● **Page text**:
--------------------------------

Stout 17 starts of course with the can of Cooper’s. Instead of corn sugar it has 900 grams of Breiss DME and 280 grams of Rogers Demerara sugar. For the crystal malt addition I blended six varieties of increasing caramelization. Left over home roasted barley that I’d made for a previous batch went in. Also 50 grams of Hugh Baird black malt.

I had chopped natural licorice root on hand. I also had Paradise seed. I had some Irish Stout yeast. I had my recipe.

Stout 17 uses Challenger hop pellets for bittering and Goldings flowers for flavor. As Irish stouts are low on hop aroma, Stout 17 has no aroma hop addition. This one started at 12 Plato and finished at 2.25. That’s about 82 percent attenuation, making this a very dry stout, with about 5.8% ABV.

It pours nearly opaque black but holding it to the light reveals very dark ruby color. The head is thick, and dark tan. The aroma is of malt, with toasted notes. A very roasty flavor finishes with mild mouth-watering bitterness and an alcohol tang. A very complex, tasty stout!

--------------------------------

● **Work to be completed**:
Transcribe verbatim the passage of the stout brewing notes that begins with the words "Stout 17 uses" and ends with the words "about 5.8% ABV.".

--------------------------------

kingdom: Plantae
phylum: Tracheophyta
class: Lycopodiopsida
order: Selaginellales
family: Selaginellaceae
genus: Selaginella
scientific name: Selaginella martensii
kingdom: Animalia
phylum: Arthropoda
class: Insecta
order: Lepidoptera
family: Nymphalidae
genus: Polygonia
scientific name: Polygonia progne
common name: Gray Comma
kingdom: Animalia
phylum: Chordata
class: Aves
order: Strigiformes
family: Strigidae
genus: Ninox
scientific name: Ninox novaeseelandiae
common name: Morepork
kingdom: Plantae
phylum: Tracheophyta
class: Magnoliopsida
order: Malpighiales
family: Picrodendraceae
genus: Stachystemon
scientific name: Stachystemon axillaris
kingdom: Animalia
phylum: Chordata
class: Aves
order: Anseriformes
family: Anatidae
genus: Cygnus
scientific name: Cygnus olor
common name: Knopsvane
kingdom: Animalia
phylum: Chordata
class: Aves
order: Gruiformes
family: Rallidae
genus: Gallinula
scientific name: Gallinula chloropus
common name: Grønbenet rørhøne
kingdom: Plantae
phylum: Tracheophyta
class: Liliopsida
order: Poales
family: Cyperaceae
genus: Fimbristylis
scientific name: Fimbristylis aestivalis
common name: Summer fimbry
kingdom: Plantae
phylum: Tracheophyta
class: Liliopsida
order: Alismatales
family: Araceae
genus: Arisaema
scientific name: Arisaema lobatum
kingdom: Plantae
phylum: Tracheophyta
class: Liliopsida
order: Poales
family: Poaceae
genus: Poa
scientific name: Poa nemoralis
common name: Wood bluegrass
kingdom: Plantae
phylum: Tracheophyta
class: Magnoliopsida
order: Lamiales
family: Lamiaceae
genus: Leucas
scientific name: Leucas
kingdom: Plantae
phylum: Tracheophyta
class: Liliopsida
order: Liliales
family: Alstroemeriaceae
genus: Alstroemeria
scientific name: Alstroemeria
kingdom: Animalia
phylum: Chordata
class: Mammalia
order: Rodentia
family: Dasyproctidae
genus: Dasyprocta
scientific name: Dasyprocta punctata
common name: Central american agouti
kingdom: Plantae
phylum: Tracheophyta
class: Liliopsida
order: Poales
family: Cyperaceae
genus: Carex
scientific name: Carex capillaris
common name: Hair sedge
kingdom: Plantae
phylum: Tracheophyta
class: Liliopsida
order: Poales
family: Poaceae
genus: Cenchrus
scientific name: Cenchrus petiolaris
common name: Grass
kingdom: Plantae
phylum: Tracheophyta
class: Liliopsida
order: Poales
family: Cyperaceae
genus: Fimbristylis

--------------------------------

● **Worked solution**:
Stout 17 uses Challenger hop pellets for bittering and Goldings flowers for flavor. As Irish stouts are low on hop aroma, Stout 17 has no aroma hop addition. This one started at 12 Plato and finished at 2.25. That’s about 82 percent attenuation, making this a very dry stout, with about 5.8% ABV.